Vision Transformers (ViT): How Transformers Conquered Computer Vision (+ Complete Code Provided)
The Revolutionary Architecture That Treats Images Like Language
The Paradigm Shift in Computer Vision
For decades, Convolutional Neural Networks (CNNs) dominated computer vision. AlexNet, VGGNet, ResNet—these architectures defined how machines see. Then, in 2020, a Google Research paper asked a simple question: What if we treated images exactly like text?
The result was the Vision Transformer (ViT), and it changed everything.
ViT demonstrated that the same attention mechanism powering GPT and BERT could achieve state-of-the-art results on image classification—without a single convolution. This wasn’t just an incremental improvement; it was a unification of natural language processing and computer vision under one architectural paradigm.
In this guide, you’ll understand:
Why transformers work for images (the key insight)
The ViT architecture explained step-by-step
Patch embeddings — turning pixels into tokens
Positional encoding for 2D images
How ViT compares to CNNs (and when to use each)
The ViT family — DeiT, Swin, BEiT and beyond
Let’s see how transformers learned to see.
Part 1: The Key Insight — Images as Sequences
The Problem with Processing Images
An image is fundamentally different from text:
Processing every pixel with attention would be computationally impossible. For a 224×224 image, that’s 50,176 pixels. Self-attention has O(n²) complexity, meaning we’d need to compute over 2.5 billion attention weights per layer.
The Solution: Patch-Based Tokenization
The ViT team’s insight was elegant: don’t process pixels—process patches.
Instead of treating each pixel as a token, divide the image into fixed-size patches (typically 16×16 pixels). A 224×224 image becomes just 196 patches—a manageable sequence length identical to a medium-length text document.

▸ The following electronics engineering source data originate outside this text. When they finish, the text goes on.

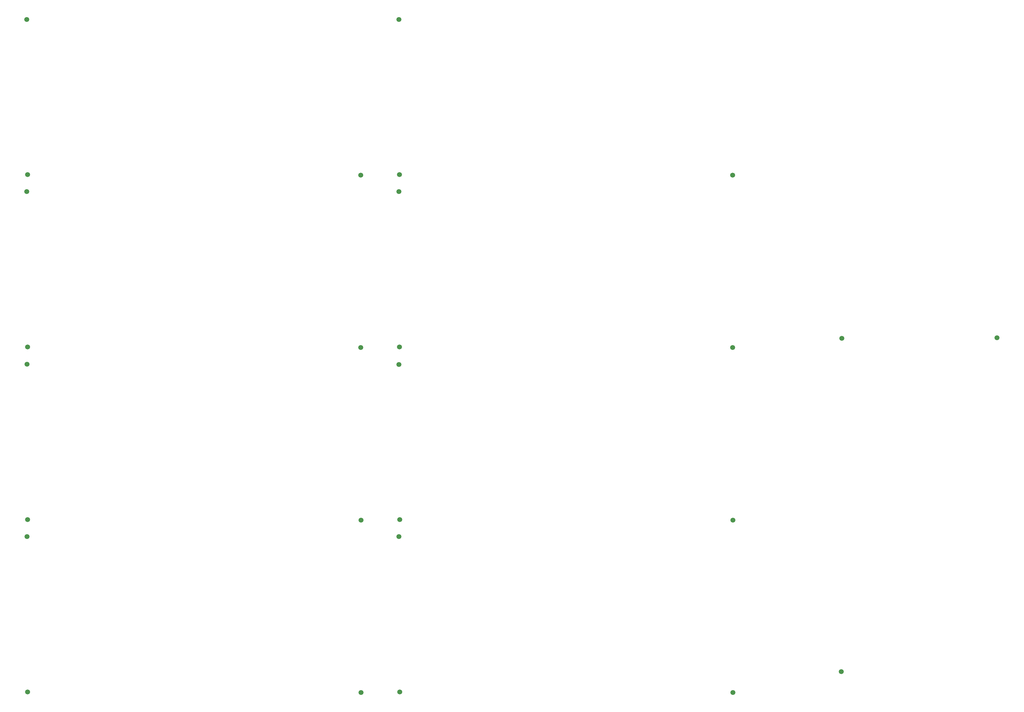
<source format=gbr>
%TF.GenerationSoftware,KiCad,Pcbnew,9.0.0*%
%TF.CreationDate,2025-07-23T13:34:58+02:00*%
%TF.ProjectId,PowerPCB,506f7765-7250-4434-922e-6b696361645f,rev?*%
%TF.SameCoordinates,Original*%
%TF.FileFunction,Other,ECO1*%
%FSLAX46Y46*%
G04 Gerber Fmt 4.6, Leading zero omitted, Abs format (unit mm)*
G04 Created by KiCad (PCBNEW 9.0.0) date 2025-07-23 13:34:58*
%MOMM*%
%LPD*%
G01*
G04 APERTURE LIST*
%ADD10C,1.500000*%
G04 APERTURE END LIST*
D10*
%TO.C,FID3*%
X306700000Y-241499000D03*
%TD*%
%TO.C,FID2*%
X306900000Y-140199000D03*
%TD*%
%TO.C,FID1*%
X354100000Y-139999000D03*
%TD*%
%TO.C,FID2*%
X172450000Y-142801553D03*
%TD*%
%TO.C,FID1*%
X172250000Y-95601553D03*
%TD*%
%TO.C,FID3*%
X273750000Y-143001553D03*
%TD*%
%TO.C,FID3*%
X273750000Y-90600000D03*
%TD*%
%TO.C,FID2*%
X172450000Y-90400000D03*
%TD*%
%TO.C,FID1*%
X172250000Y-43200000D03*
%TD*%
%TO.C,FID2*%
X172500000Y-247700000D03*
%TD*%
%TO.C,FID1*%
X172300000Y-200500000D03*
%TD*%
%TO.C,FID3*%
X273800000Y-195500000D03*
%TD*%
%TO.C,FID2*%
X172500000Y-195300000D03*
%TD*%
%TO.C,FID1*%
X172300000Y-148100000D03*
%TD*%
%TO.C,FID3*%
X273800000Y-247900000D03*
%TD*%
%TO.C,FID3*%
X160750000Y-247899000D03*
%TD*%
%TO.C,FID2*%
X59450000Y-247699000D03*
%TD*%
%TO.C,FID1*%
X59250000Y-200499000D03*
%TD*%
%TO.C,FID1*%
X59250000Y-148099000D03*
%TD*%
%TO.C,FID2*%
X59450000Y-195299000D03*
%TD*%
%TO.C,FID3*%
X160750000Y-195499000D03*
%TD*%
%TO.C,FID3*%
X160700000Y-143000553D03*
%TD*%
%TO.C,FID2*%
X59400000Y-142800553D03*
%TD*%
%TO.C,FID1*%
X59200000Y-95600553D03*
%TD*%
%TO.C,FID1*%
X59200000Y-43199000D03*
%TD*%
%TO.C,FID3*%
X160700000Y-90599000D03*
%TD*%
%TO.C,FID2*%
X59400000Y-90399000D03*
%TD*%
M02*

</source>
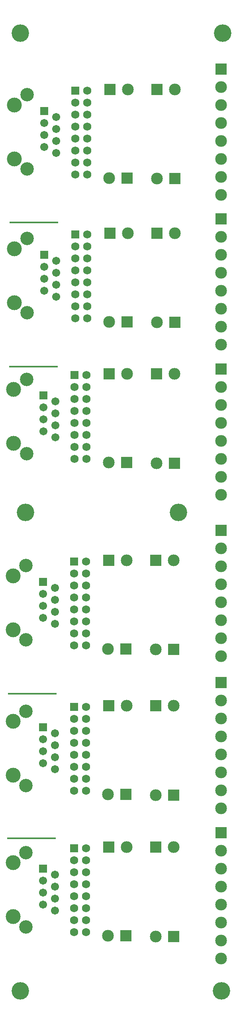
<source format=gts>
G04 Layer_Color=8388736*
%FSTAX24Y24*%
%MOIN*%
G70*
G01*
G75*
%ADD27R,0.4080X0.0180*%
%ADD28C,0.0982*%
%ADD29R,0.0982X0.0982*%
%ADD30C,0.1460*%
%ADD31C,0.0680*%
%ADD32R,0.0680X0.0680*%
%ADD33R,0.0982X0.0982*%
%ADD34C,0.1241*%
%ADD35C,0.1123*%
%ADD36C,0.0671*%
%ADD37R,0.0671X0.0671*%
D27*
X0417Y03245D02*
D03*
X04185Y0718D02*
D03*
X04165Y0204D02*
D03*
X0418Y05975D02*
D03*
D28*
X0575Y01035D02*
D03*
Y01185D02*
D03*
Y01335D02*
D03*
Y01485D02*
D03*
Y01635D02*
D03*
Y01785D02*
D03*
Y01935D02*
D03*
Y0229D02*
D03*
Y0244D02*
D03*
Y0259D02*
D03*
Y0274D02*
D03*
Y0289D02*
D03*
Y0304D02*
D03*
Y0319D02*
D03*
Y0356D02*
D03*
Y0371D02*
D03*
Y0386D02*
D03*
Y0401D02*
D03*
Y0416D02*
D03*
Y0431D02*
D03*
Y0446D02*
D03*
Y04905D02*
D03*
Y05055D02*
D03*
Y05205D02*
D03*
Y05355D02*
D03*
Y05505D02*
D03*
Y05655D02*
D03*
Y05805D02*
D03*
Y0616D02*
D03*
Y0631D02*
D03*
Y0646D02*
D03*
Y0661D02*
D03*
Y0676D02*
D03*
Y0691D02*
D03*
Y0706D02*
D03*
Y0741D02*
D03*
Y0756D02*
D03*
Y0771D02*
D03*
Y0786D02*
D03*
Y0801D02*
D03*
Y0816D02*
D03*
Y0831D02*
D03*
X04815Y0755D02*
D03*
X05215Y07545D02*
D03*
X05365Y0829D02*
D03*
X0497D02*
D03*
X04815Y0635D02*
D03*
X04805Y0362D02*
D03*
X0481Y05175D02*
D03*
X04805Y01225D02*
D03*
Y02405D02*
D03*
X05205Y0122D02*
D03*
Y024D02*
D03*
X05215Y06345D02*
D03*
X05205Y03615D02*
D03*
X0521Y0517D02*
D03*
X05355Y0436D02*
D03*
Y01965D02*
D03*
Y03145D02*
D03*
X05365Y0709D02*
D03*
X0536Y05915D02*
D03*
X0497Y0709D02*
D03*
X0496Y03145D02*
D03*
Y01965D02*
D03*
X04965Y05915D02*
D03*
X0496Y0436D02*
D03*
D29*
X0575Y02085D02*
D03*
Y0334D02*
D03*
Y0461D02*
D03*
Y05955D02*
D03*
Y0721D02*
D03*
Y0846D02*
D03*
D30*
X05755Y00765D02*
D03*
X0407D02*
D03*
X05395Y0476D02*
D03*
X04115D02*
D03*
X05765Y0876D02*
D03*
X0407D02*
D03*
D31*
X0463Y0758D02*
D03*
Y0768D02*
D03*
X0453Y0818D02*
D03*
Y0808D02*
D03*
Y0798D02*
D03*
Y0788D02*
D03*
Y0778D02*
D03*
Y0768D02*
D03*
Y0758D02*
D03*
X0463Y0778D02*
D03*
Y0788D02*
D03*
Y0798D02*
D03*
Y0808D02*
D03*
Y0818D02*
D03*
Y0828D02*
D03*
X0462Y01255D02*
D03*
Y01355D02*
D03*
X0452Y01855D02*
D03*
Y01755D02*
D03*
Y01655D02*
D03*
Y01555D02*
D03*
Y01455D02*
D03*
Y01355D02*
D03*
Y01255D02*
D03*
X0462Y01455D02*
D03*
Y01555D02*
D03*
Y01655D02*
D03*
Y01755D02*
D03*
Y01855D02*
D03*
Y01955D02*
D03*
Y02435D02*
D03*
Y02535D02*
D03*
X0452Y03035D02*
D03*
Y02935D02*
D03*
Y02835D02*
D03*
Y02735D02*
D03*
Y02635D02*
D03*
Y02535D02*
D03*
Y02435D02*
D03*
X0462Y02635D02*
D03*
Y02735D02*
D03*
Y02835D02*
D03*
Y02935D02*
D03*
Y03035D02*
D03*
Y03135D02*
D03*
Y0365D02*
D03*
Y0375D02*
D03*
X0452Y0425D02*
D03*
Y0415D02*
D03*
Y0405D02*
D03*
Y0395D02*
D03*
Y0385D02*
D03*
Y0375D02*
D03*
Y0365D02*
D03*
X0462Y0385D02*
D03*
Y0395D02*
D03*
Y0405D02*
D03*
Y0415D02*
D03*
Y0425D02*
D03*
Y0435D02*
D03*
X04625Y05205D02*
D03*
Y05305D02*
D03*
X04525Y05805D02*
D03*
Y05705D02*
D03*
Y05605D02*
D03*
Y05505D02*
D03*
Y05405D02*
D03*
Y05305D02*
D03*
Y05205D02*
D03*
X04625Y05405D02*
D03*
Y05505D02*
D03*
Y05605D02*
D03*
Y05705D02*
D03*
Y05805D02*
D03*
Y05905D02*
D03*
X0463Y0638D02*
D03*
Y0648D02*
D03*
X0453Y0698D02*
D03*
Y0688D02*
D03*
Y0678D02*
D03*
Y0668D02*
D03*
Y0658D02*
D03*
Y0648D02*
D03*
Y0638D02*
D03*
X0463Y0658D02*
D03*
Y0668D02*
D03*
Y0678D02*
D03*
Y0688D02*
D03*
Y0698D02*
D03*
Y0708D02*
D03*
D32*
X0453Y0828D02*
D03*
X0452Y01955D02*
D03*
Y03135D02*
D03*
Y0435D02*
D03*
X04525Y05905D02*
D03*
X0453Y0708D02*
D03*
D33*
X04965Y0755D02*
D03*
X05365Y07545D02*
D03*
X05215Y0829D02*
D03*
X0482D02*
D03*
X04965Y0635D02*
D03*
X04955Y0362D02*
D03*
X0496Y05175D02*
D03*
X04955Y01225D02*
D03*
Y02405D02*
D03*
X05355Y0122D02*
D03*
Y024D02*
D03*
X05365Y06345D02*
D03*
X05355Y03615D02*
D03*
X0536Y0517D02*
D03*
X05205Y0436D02*
D03*
Y01965D02*
D03*
Y03145D02*
D03*
X05215Y0709D02*
D03*
X0521Y05915D02*
D03*
X0482Y0709D02*
D03*
X0481Y03145D02*
D03*
Y01965D02*
D03*
X04815Y05915D02*
D03*
X0481Y0436D02*
D03*
D34*
X0401Y01385D02*
D03*
Y01835D02*
D03*
Y03015D02*
D03*
Y02565D02*
D03*
Y0378D02*
D03*
Y0423D02*
D03*
X04015Y05785D02*
D03*
Y05335D02*
D03*
X0402Y0651D02*
D03*
Y0696D02*
D03*
Y0816D02*
D03*
Y0771D02*
D03*
D35*
X041187Y0192D02*
D03*
Y013D02*
D03*
Y0248D02*
D03*
Y031D02*
D03*
Y04315D02*
D03*
Y03695D02*
D03*
X041237Y0525D02*
D03*
Y0587D02*
D03*
X041287Y07045D02*
D03*
Y06425D02*
D03*
Y07625D02*
D03*
Y08245D02*
D03*
D36*
X0426Y01685D02*
D03*
Y01585D02*
D03*
X0436Y01635D02*
D03*
Y01535D02*
D03*
X0426Y01485D02*
D03*
X0436Y01735D02*
D03*
Y01435D02*
D03*
Y02615D02*
D03*
Y02915D02*
D03*
X0426Y02665D02*
D03*
X0436Y02715D02*
D03*
Y02815D02*
D03*
X0426Y02765D02*
D03*
Y02865D02*
D03*
Y0408D02*
D03*
Y0398D02*
D03*
X0436Y0403D02*
D03*
Y0393D02*
D03*
X0426Y0388D02*
D03*
X0436Y0413D02*
D03*
Y0383D02*
D03*
X04365Y05385D02*
D03*
Y05685D02*
D03*
X04265Y05435D02*
D03*
X04365Y05485D02*
D03*
Y05585D02*
D03*
X04265Y05535D02*
D03*
Y05635D02*
D03*
X0427Y0681D02*
D03*
Y0671D02*
D03*
X0437Y0676D02*
D03*
Y0666D02*
D03*
X0427Y0661D02*
D03*
X0437Y0686D02*
D03*
Y0656D02*
D03*
Y0776D02*
D03*
Y0806D02*
D03*
X0427Y0781D02*
D03*
X0437Y0786D02*
D03*
Y0796D02*
D03*
X0427Y0791D02*
D03*
Y0801D02*
D03*
D37*
X0426Y01785D02*
D03*
Y02965D02*
D03*
Y0418D02*
D03*
X04265Y05735D02*
D03*
X0427Y0691D02*
D03*
Y0811D02*
D03*
M02*

</source>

This simple transformation converts computer vision into a sequence modeling problem—exactly what transformers excel at.
Part 2: The ViT Architecture — Step by Step
The Vision Transformer processes images through three distinct stages:
Stage 1: Patch Embedding
The first step converts raw pixels into a sequence of embedded tokens.
Step 1a: Split into Patches
The image is divided into non-overlapping patches of size P×P (typically 16×16):
Input image: H × W × C (e.g., 224 × 224 × 3)
Number of patches: N = (H × W) / P² = (224 × 224) / 256 = 196
Each patch: P × P × C = 16 × 16 × 3 = 768 values
Step 1b: Flatten and Project
Each patch is flattened into a vector and linearly projected to the model dimension D:
Flattened patch: 768 values
After projection: D-dimensional embedding (typically 768)
Projection matrix: Learnable parameters
Step 1c: Add [CLS] Token
A special classification token is prepended to the sequence:
[CLS] token: Learnable D-dimensional vector
Final sequence length: N + 1 = 197 tokens
The [CLS] token aggregates image-level information for classification
Stage 2: Positional Encoding
Unlike CNNs, transformers have no built-in notion of position. Without positional information, the model can’t distinguish between a patch in the top-left corner versus the bottom-right.